• Work instruction:
Print all of the rows below word for word, leaving out the pictures.

(Data taken from a collection)
====
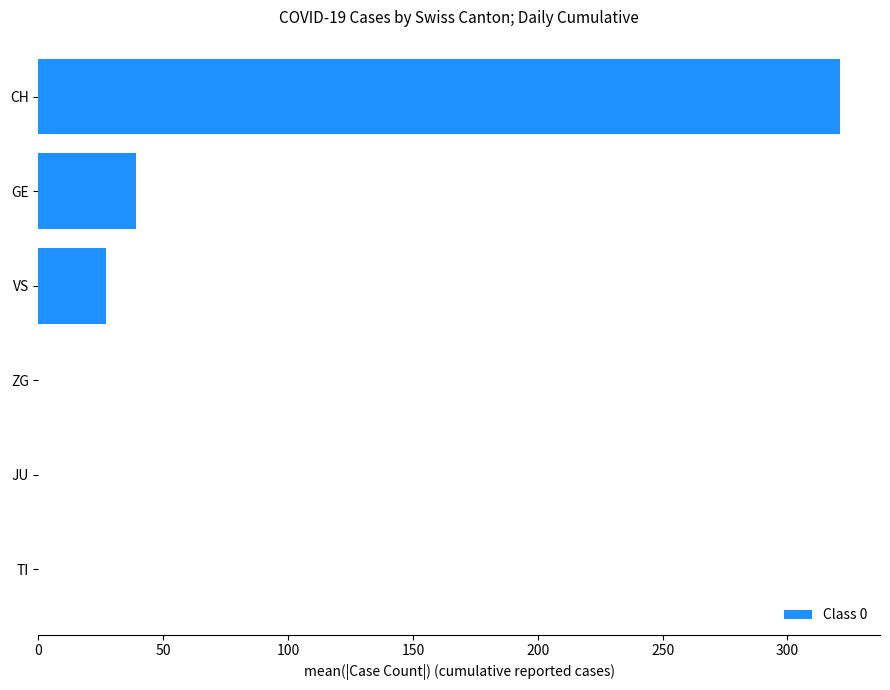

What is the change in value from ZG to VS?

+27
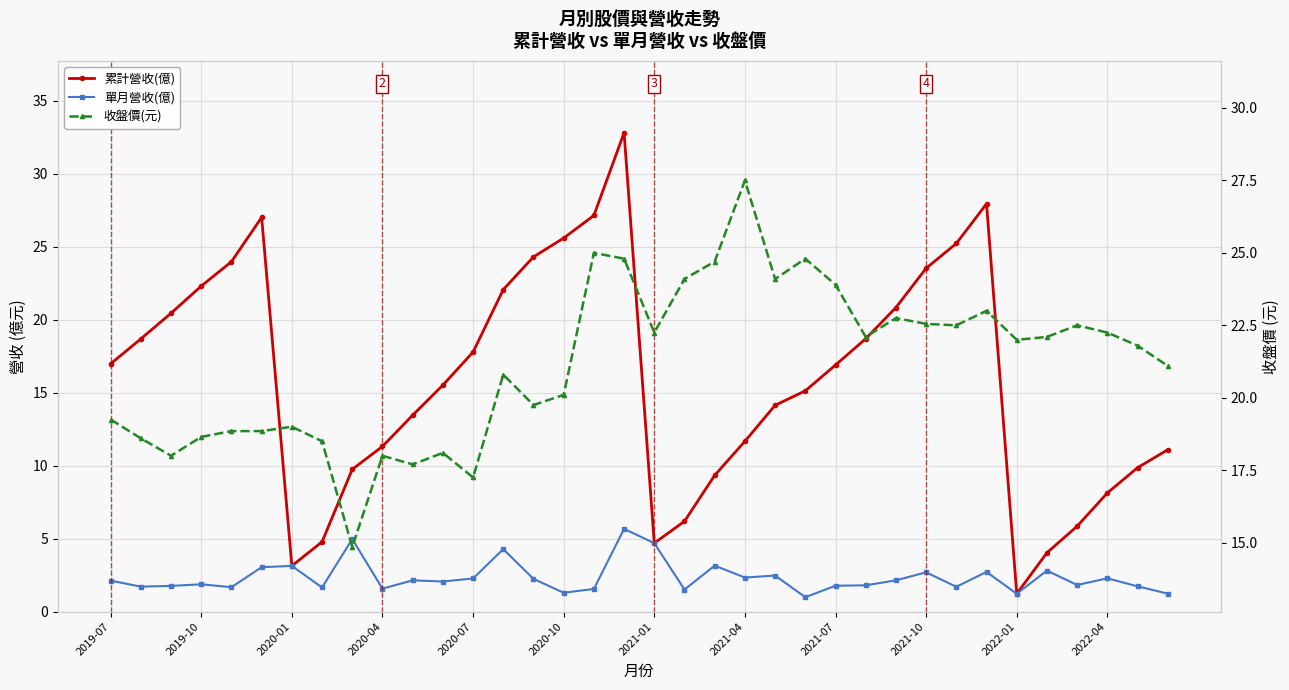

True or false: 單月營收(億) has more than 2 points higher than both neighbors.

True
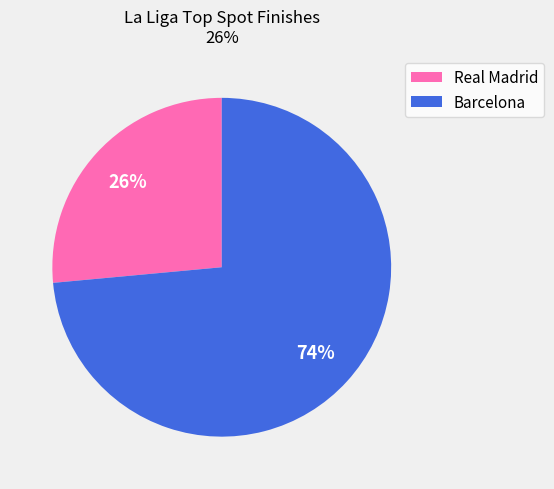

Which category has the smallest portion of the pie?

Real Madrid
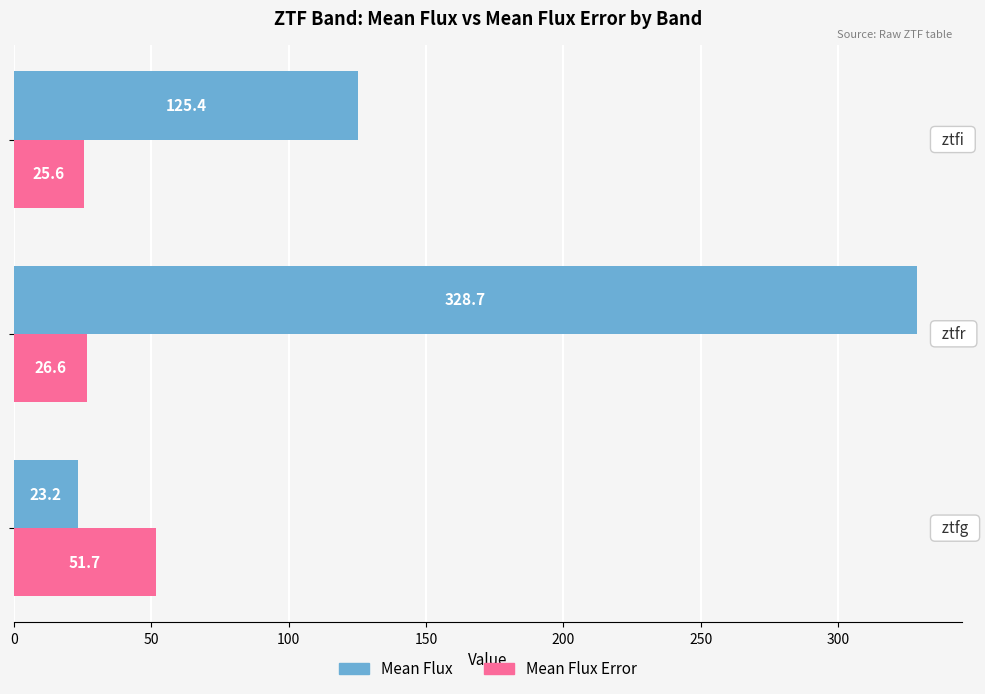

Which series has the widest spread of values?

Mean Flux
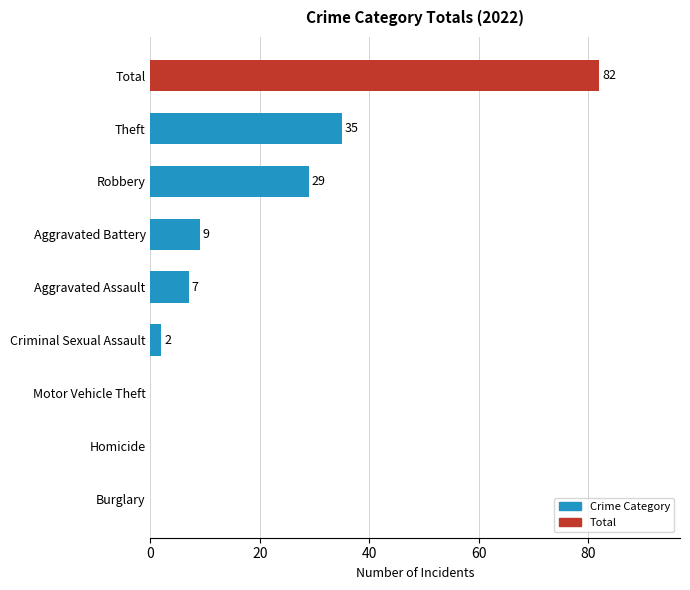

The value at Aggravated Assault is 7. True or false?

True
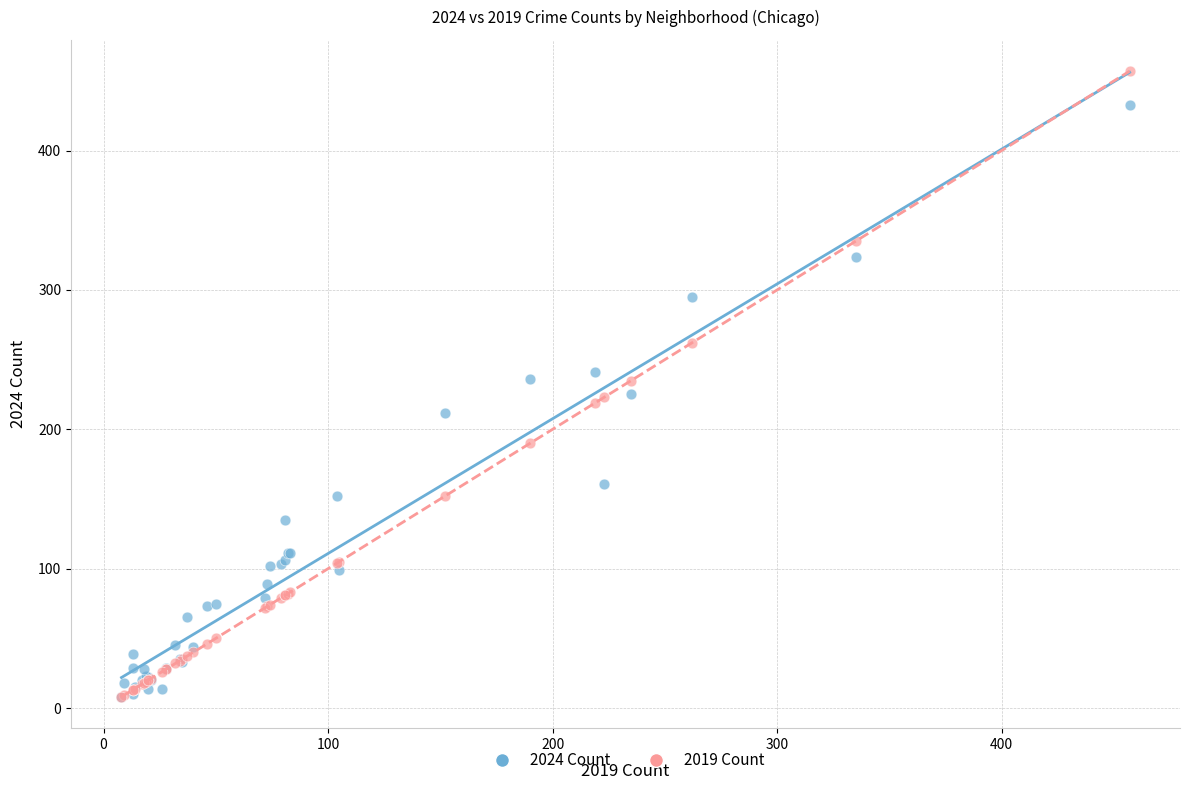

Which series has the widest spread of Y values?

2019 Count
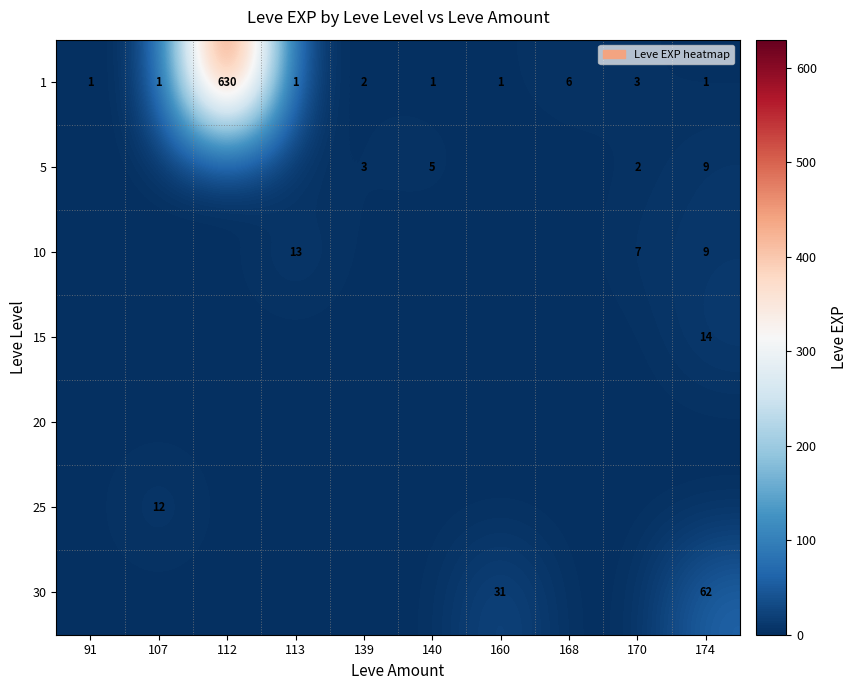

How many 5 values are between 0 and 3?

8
====
• Task response:
What is the change in value from ZG to VS?

+27

True or false: 單月營收(億) has more than 2 points higher than both neighbors.

True

Which category has the smallest portion of the pie?

Real Madrid

Which series has the widest spread of values?

Mean Flux

The value at Aggravated Assault is 7. True or false?

True

Which series has the widest spread of Y values?

2019 Count

How many 5 values are between 0 and 3?

8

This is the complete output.